**What to work on**
Please copy exactly the lines that begin with the one containing "1157 612 660.7" and end with the last line of the entries.

**Records for the task**

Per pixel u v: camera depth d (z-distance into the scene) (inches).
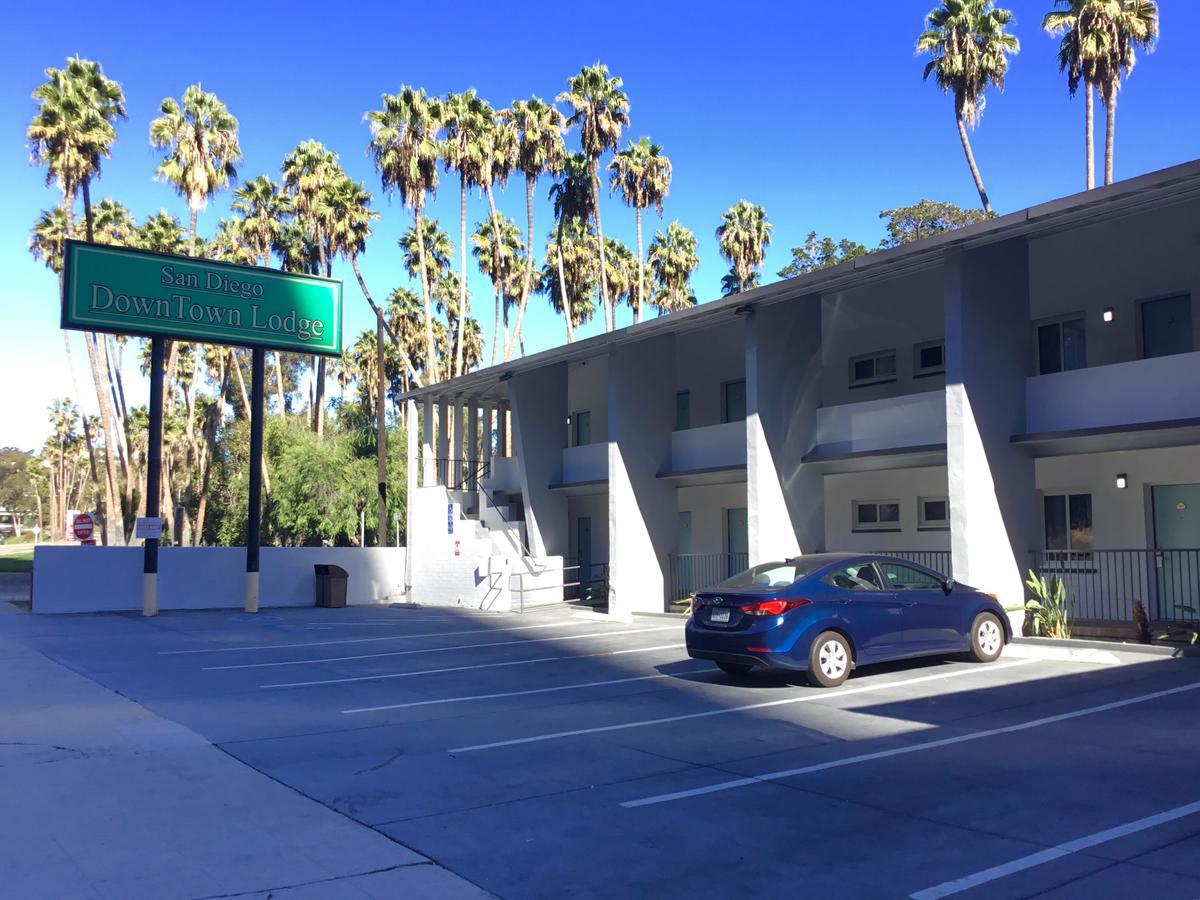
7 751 363.9
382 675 568.7
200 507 2059.5
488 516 1171.9
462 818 277.3
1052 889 213.6
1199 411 566.6
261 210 1920.5
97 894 219.9
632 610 913.5
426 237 2162.9
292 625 896.9
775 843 250.5
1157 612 660.7
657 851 246.7
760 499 752.3
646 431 938.1
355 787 312.2
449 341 2279.8
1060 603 618.5
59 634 808.3
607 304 1769.2
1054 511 731.4
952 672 508.7
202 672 585.3
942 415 700.7
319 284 1056.8
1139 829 251.6
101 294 932.6
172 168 1662.2
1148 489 673.6
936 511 811.4
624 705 453.4
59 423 4411.9
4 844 255.0
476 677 556.1
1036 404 647.8
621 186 1871.3
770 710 426.9
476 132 1699.1
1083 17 1375.5
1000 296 645.9
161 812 284.7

**Completed task**
1157 612 660.7
657 851 246.7
760 499 752.3
646 431 938.1
355 787 312.2
449 341 2279.8
1060 603 618.5
59 634 808.3
607 304 1769.2
1054 511 731.4
952 672 508.7
202 672 585.3
942 415 700.7
319 284 1056.8
1139 829 251.6
101 294 932.6
172 168 1662.2
1148 489 673.6
936 511 811.4
624 705 453.4
59 423 4411.9
4 844 255.0
476 677 556.1
1036 404 647.8
621 186 1871.3
770 710 426.9
476 132 1699.1
1083 17 1375.5
1000 296 645.9
161 812 284.7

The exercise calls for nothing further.